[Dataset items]
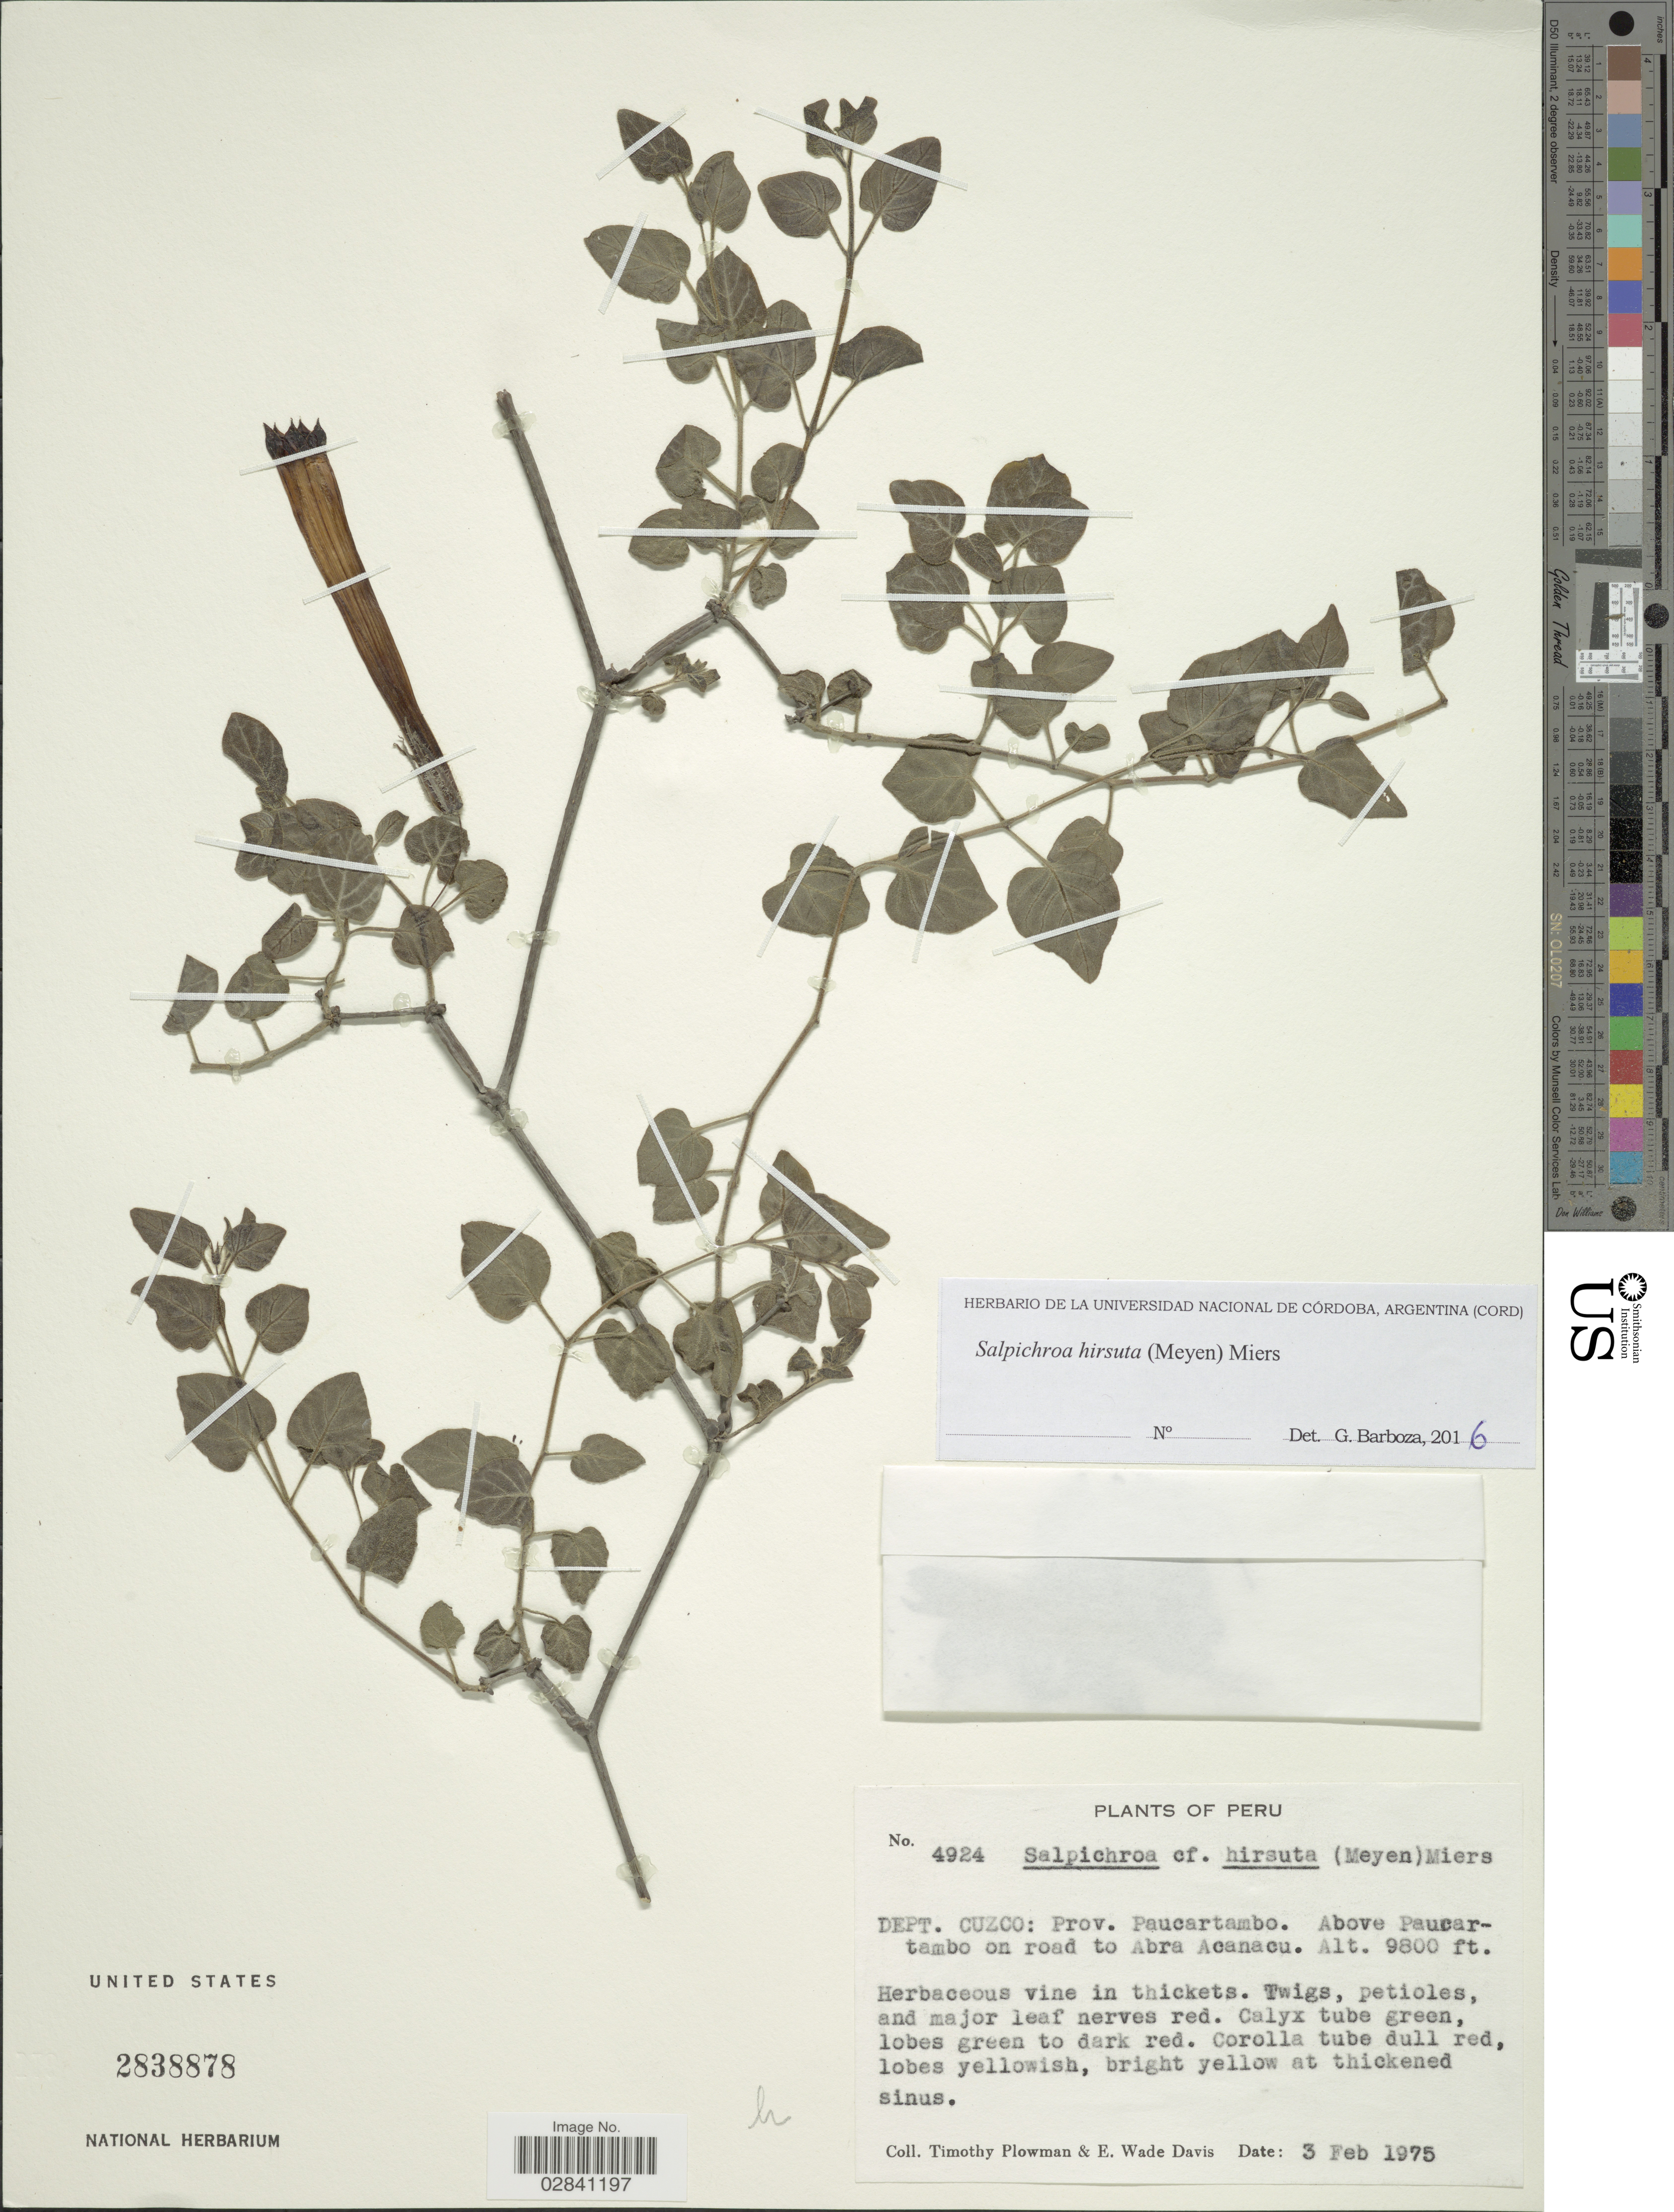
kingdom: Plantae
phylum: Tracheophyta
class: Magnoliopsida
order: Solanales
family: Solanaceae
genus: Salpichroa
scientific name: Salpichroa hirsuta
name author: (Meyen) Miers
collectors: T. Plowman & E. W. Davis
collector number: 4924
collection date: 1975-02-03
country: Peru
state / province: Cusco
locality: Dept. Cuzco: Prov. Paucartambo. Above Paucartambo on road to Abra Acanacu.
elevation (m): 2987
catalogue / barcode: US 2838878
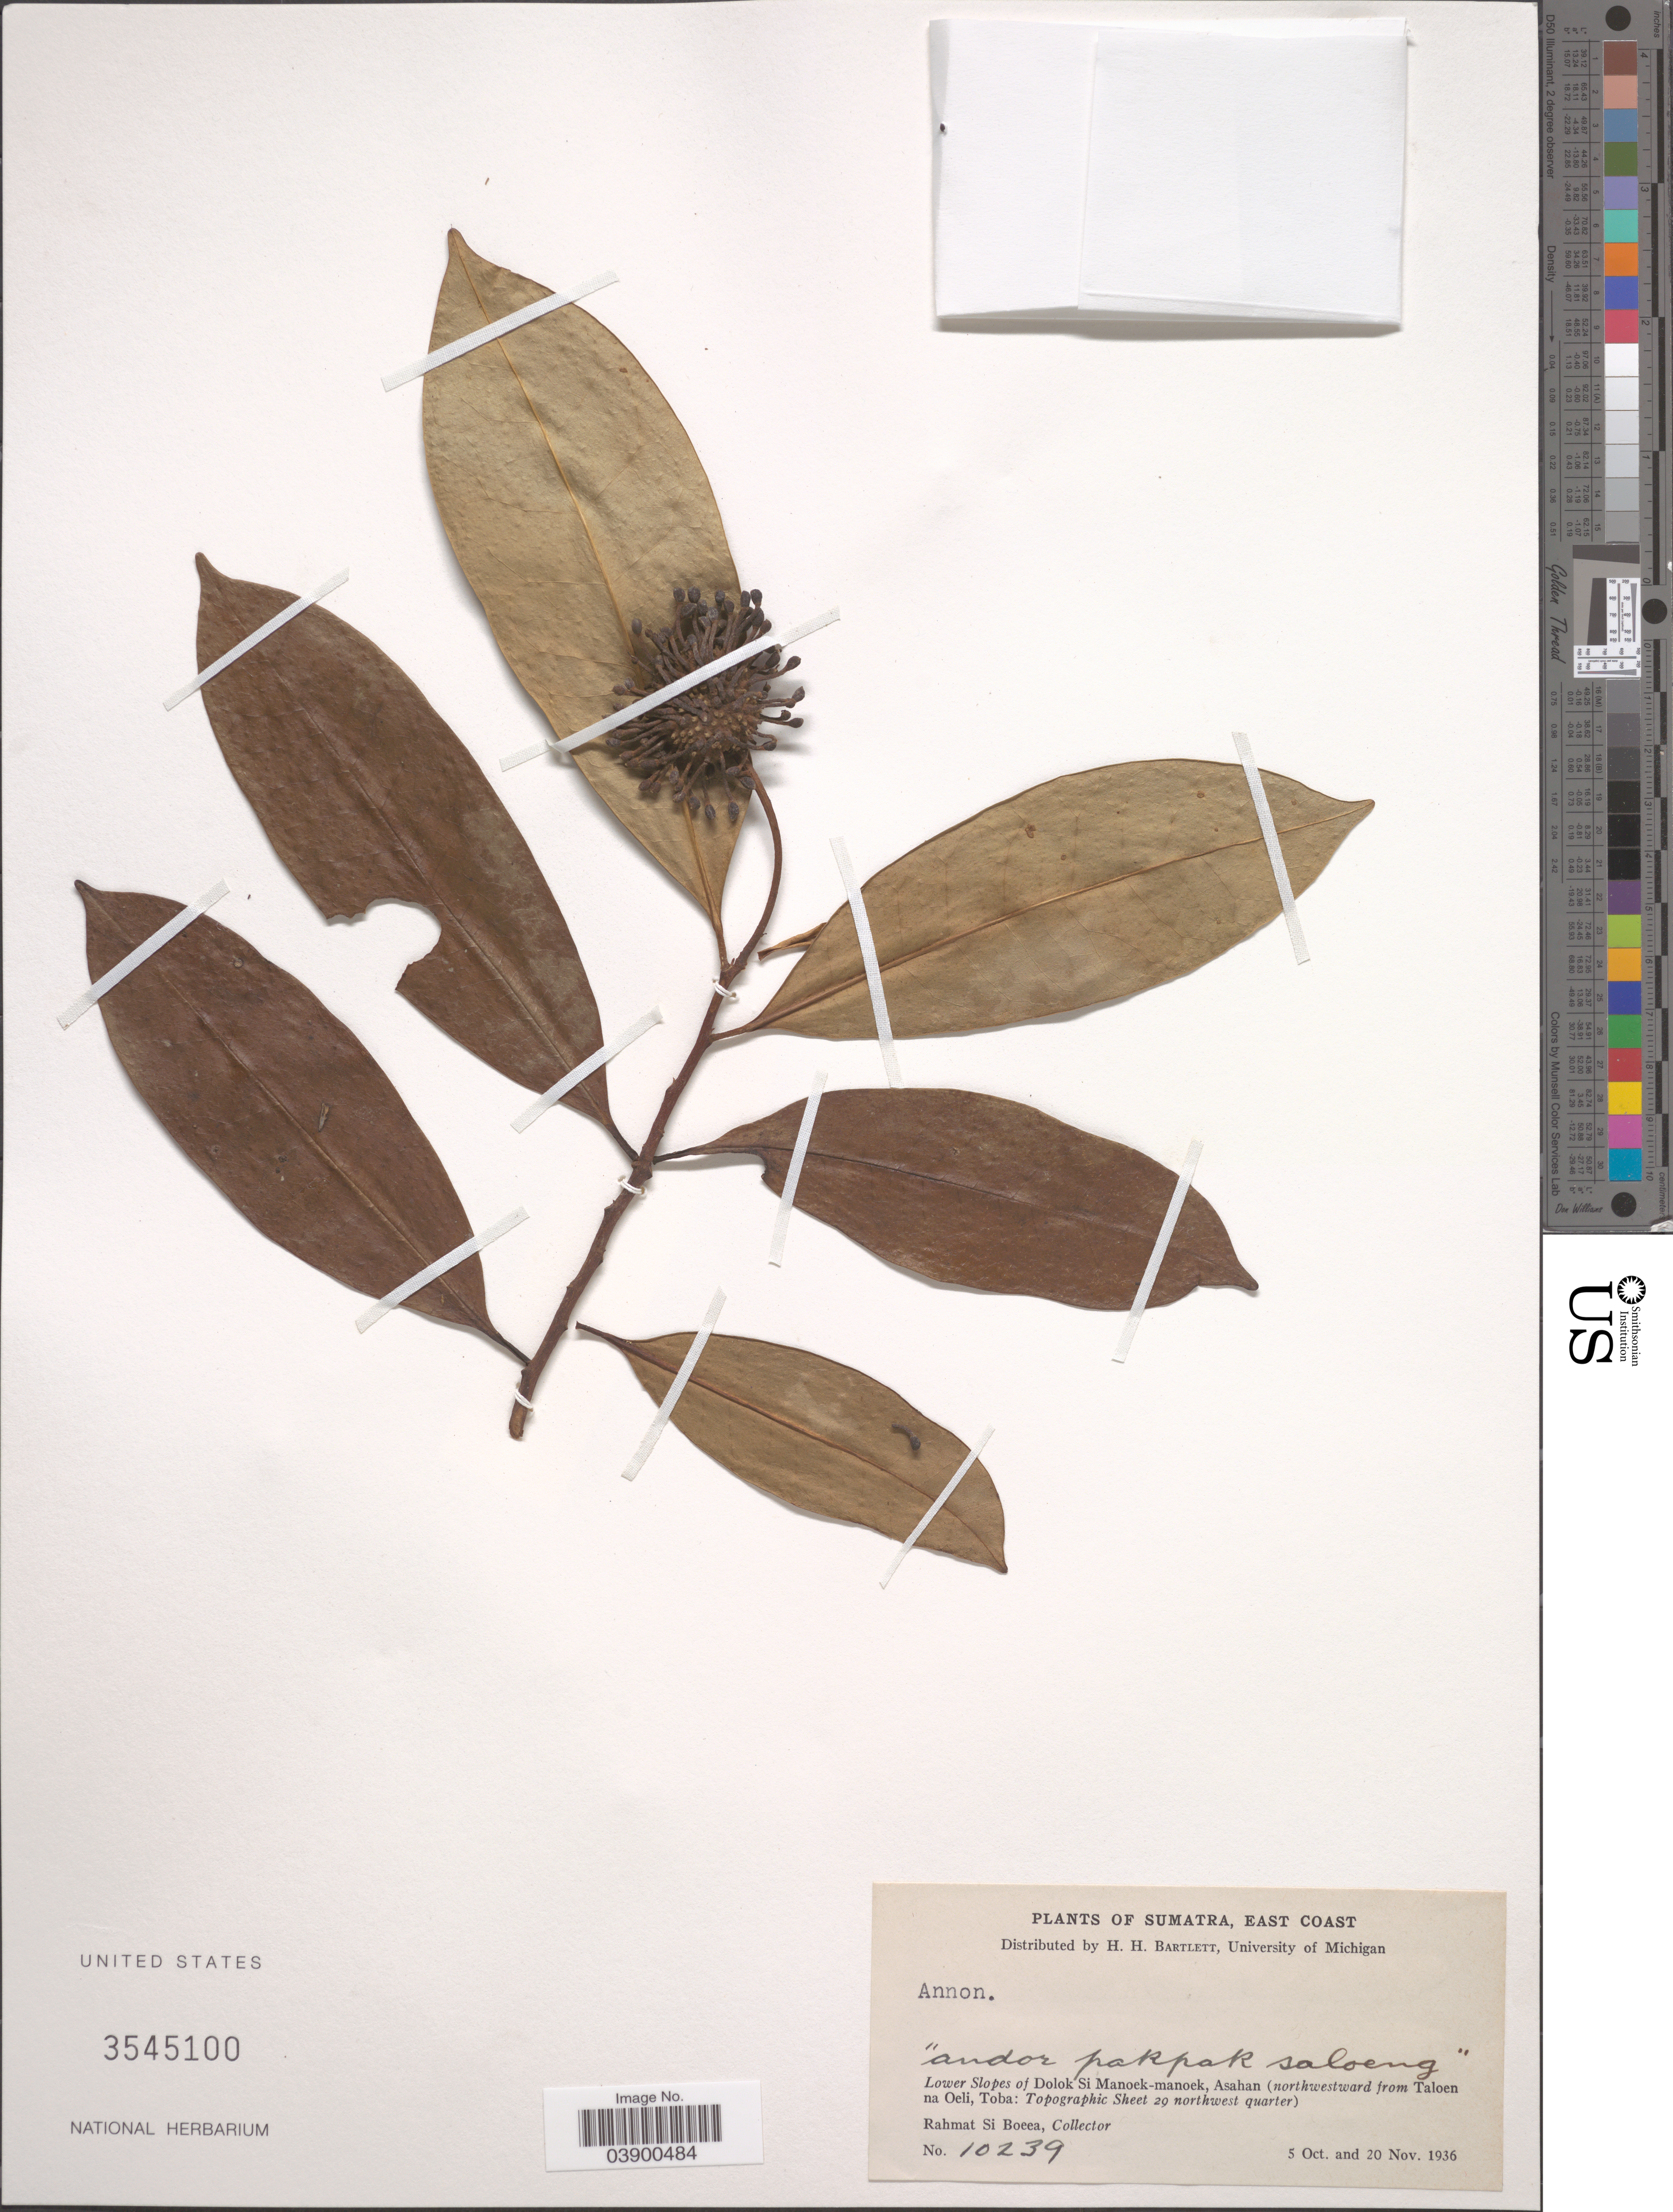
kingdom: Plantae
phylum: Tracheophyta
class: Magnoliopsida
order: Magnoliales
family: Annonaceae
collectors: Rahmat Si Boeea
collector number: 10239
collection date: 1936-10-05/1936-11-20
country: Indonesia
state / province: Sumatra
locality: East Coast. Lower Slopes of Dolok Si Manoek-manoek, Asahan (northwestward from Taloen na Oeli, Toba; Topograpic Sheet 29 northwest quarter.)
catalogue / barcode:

# Task directions
Arrange the lines of all the records above as a numbered list, skipping any blank lines and leaving out the pictures.

# Exercise solution
1. kingdom: Plantae
2. phylum: Tracheophyta
3. class: Magnoliopsida
4. order: Solanales
5. family: Solanaceae
6. genus: Salpichroa
7. scientific name: Salpichroa hirsuta
8. name author: (Meyen) Miers
9. collectors: T. Plowman & E. W. Davis
10. collector number: 4924
11. collection date: 1975-02-03
12. country: Peru
13. state / province: Cusco
14. locality: Dept. Cuzco: Prov. Paucartambo. Above Paucartambo on road to Abra Acanacu.
15. elevation (m): 2987
16. catalogue / barcode: US 2838878
17. kingdom: Plantae
18. phylum: Tracheophyta
19. class: Magnoliopsida
20. order: Magnoliales
21. family: Annonaceae
22. collectors: Rahmat Si Boeea
23. collector number: 10239
24. collection date: 1936-10-05/1936-11-20
25. country: Indonesia
26. state / province: Sumatra
27. locality: East Coast. Lower Slopes of Dolok Si Manoek-manoek, Asahan (northwestward from Taloen na Oeli, Toba; Topograpic Sheet 29 northwest quarter.)
28. catalogue / barcode:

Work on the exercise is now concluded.